(EXTRACTED MATERIAL)

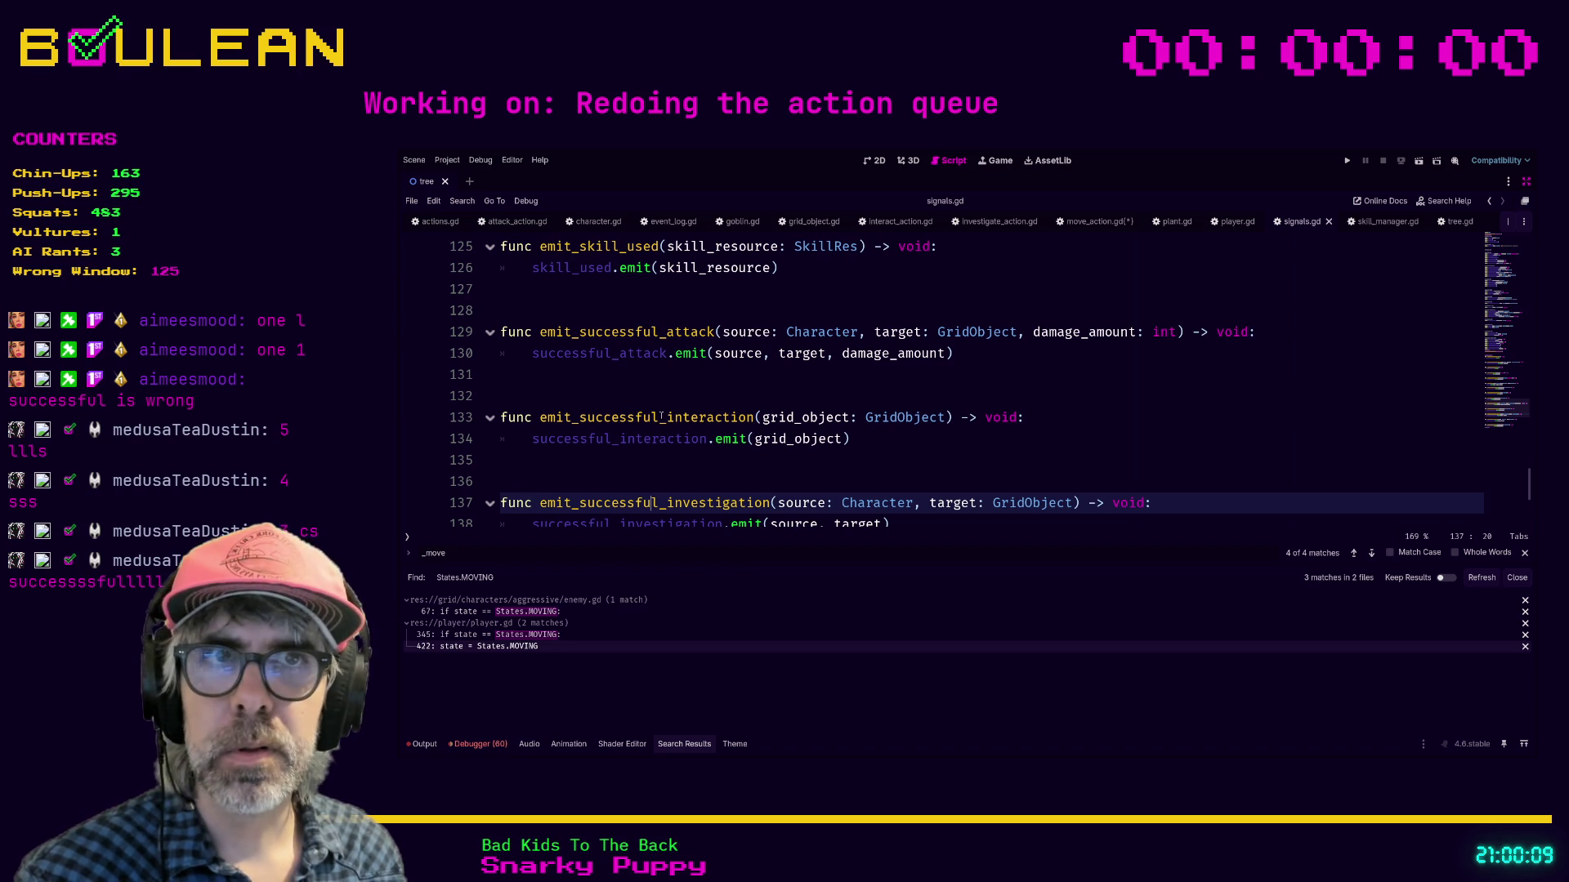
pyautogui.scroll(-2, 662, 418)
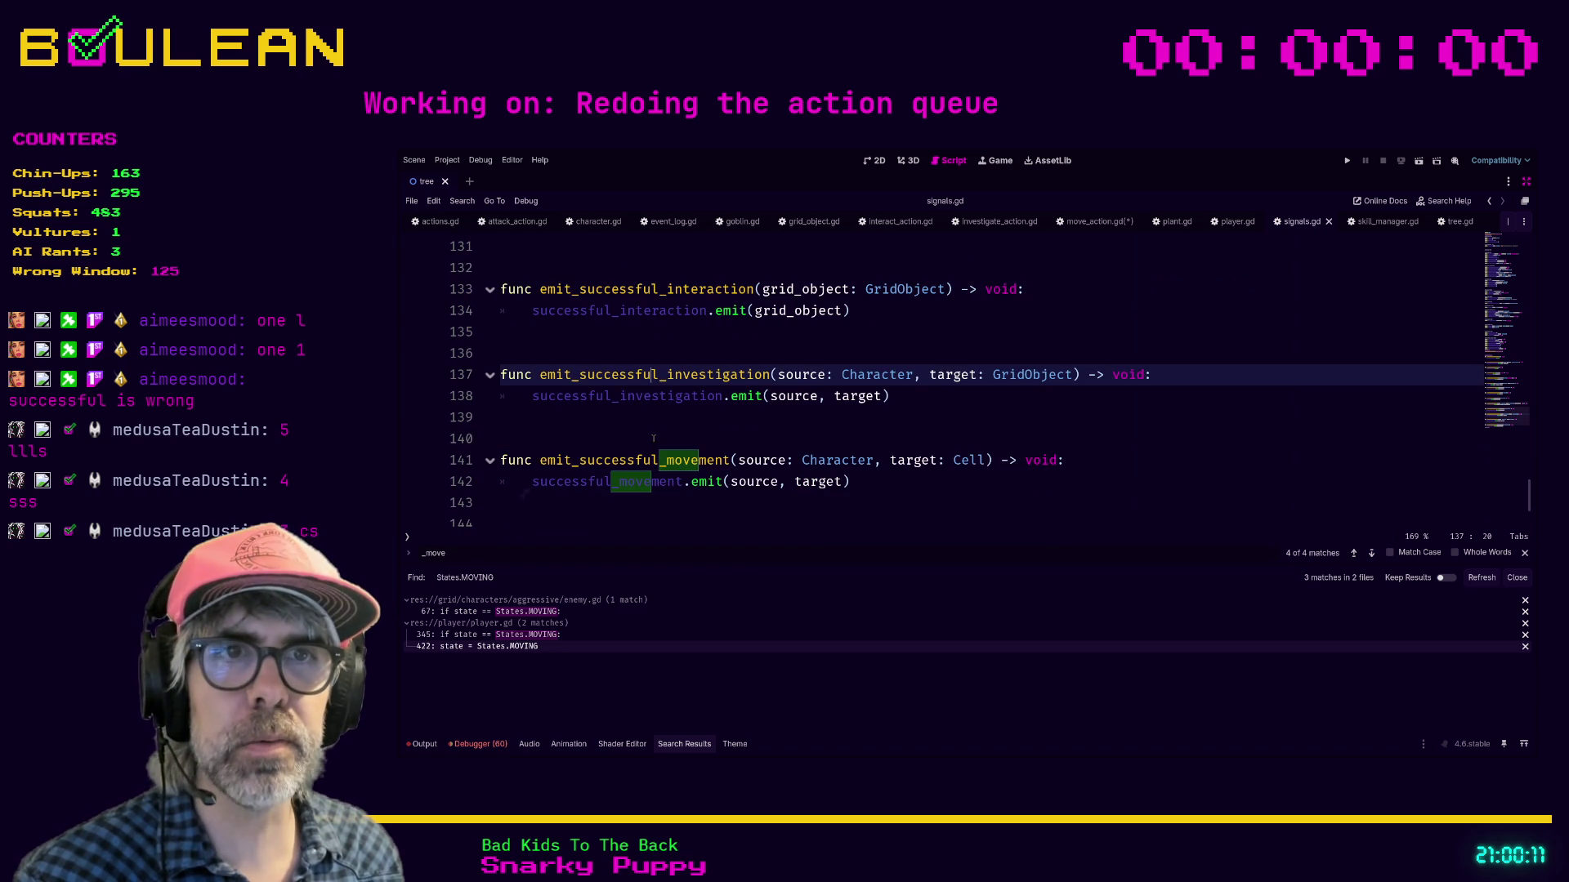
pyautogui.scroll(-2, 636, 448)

(End EXTRACTED MATERIAL)
(EXTRACTED MATERIAL)

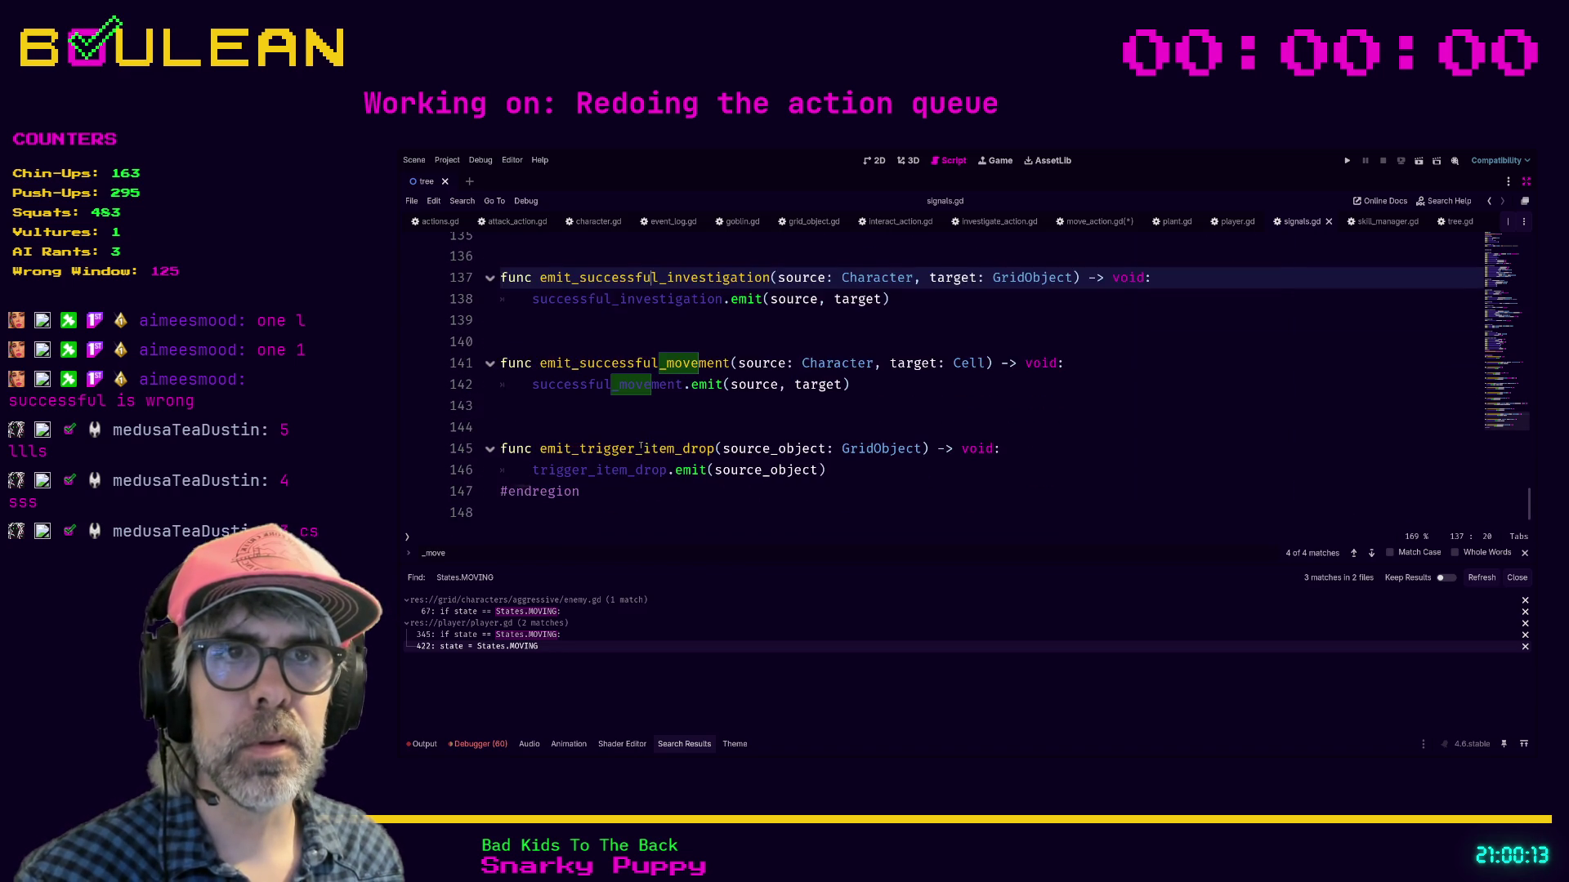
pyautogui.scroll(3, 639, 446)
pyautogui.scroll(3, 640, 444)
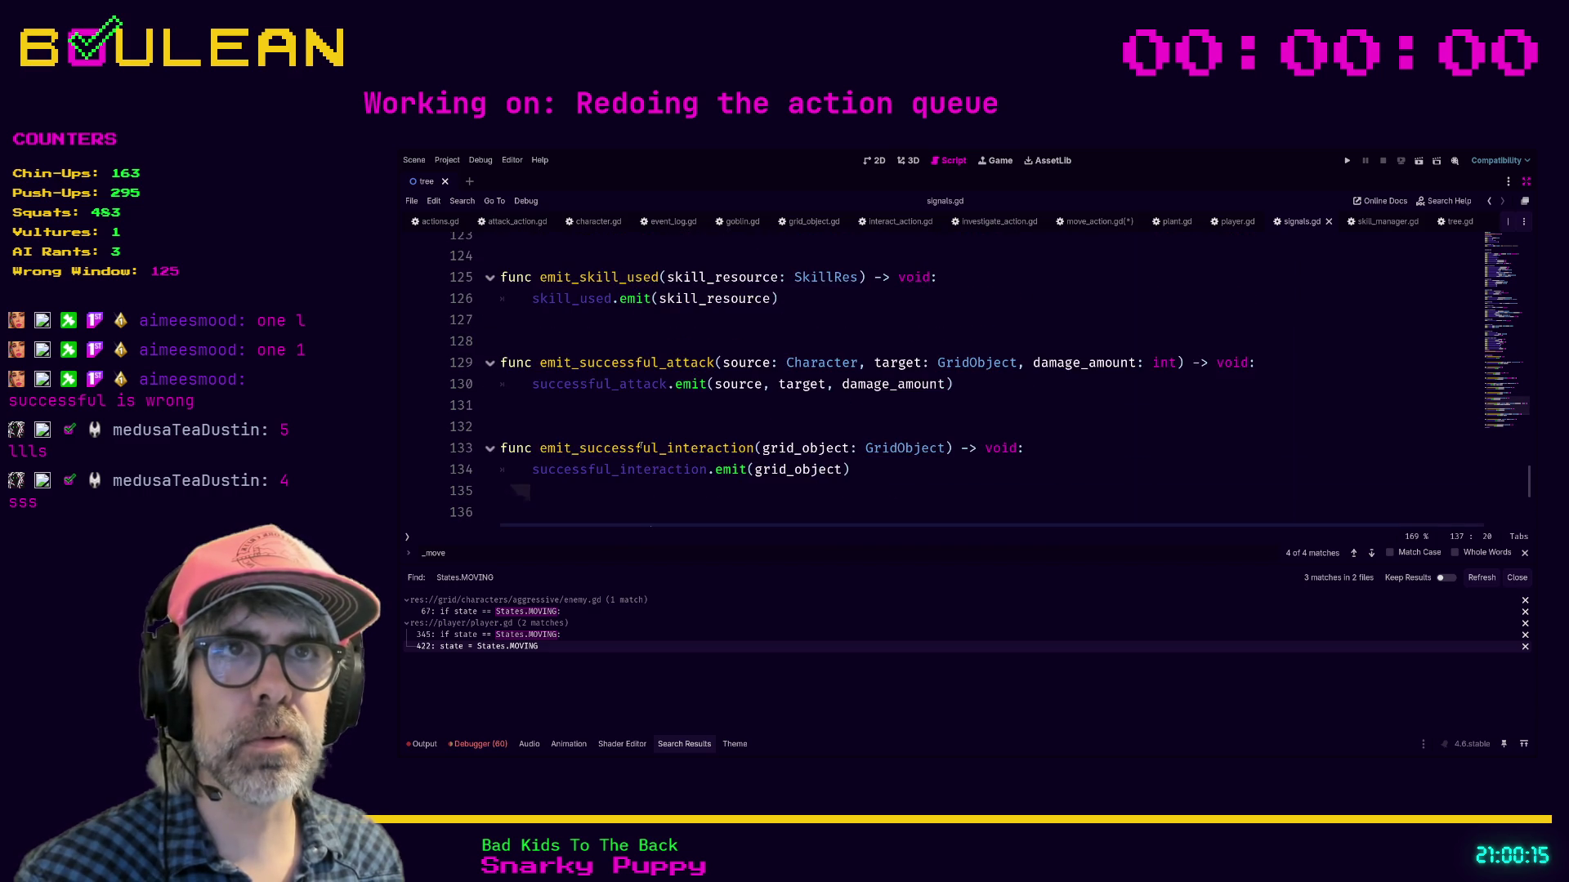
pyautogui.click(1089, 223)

(End EXTRACTED MATERIAL)
(EXTRACTED MATERIAL)

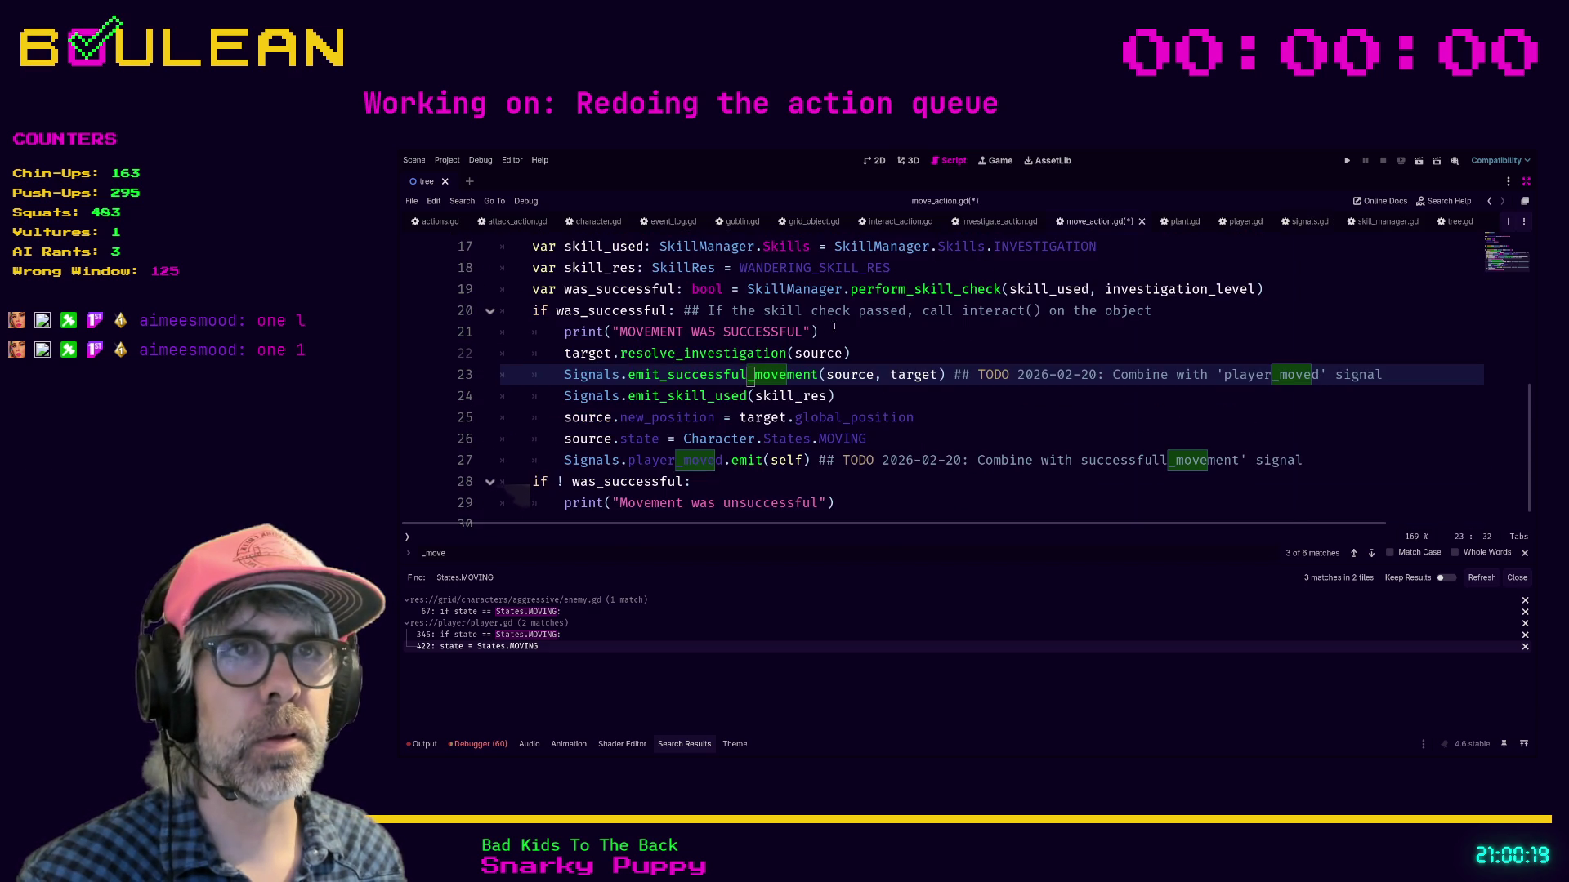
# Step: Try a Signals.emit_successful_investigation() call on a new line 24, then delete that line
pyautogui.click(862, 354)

(End EXTRACTED MATERIAL)

== WORK REQUEST ==
What you return from the records above should be exactly everything from the line with "pyautogui.scroll(-2, 662, 418)" down to the line with "pyautogui.scroll(-2, 636, 448)", both kept, and no pictures.

== REPLY TO THE TASK ==
pyautogui.scroll(-2, 662, 418)
pyautogui.scroll(-2, 636, 448)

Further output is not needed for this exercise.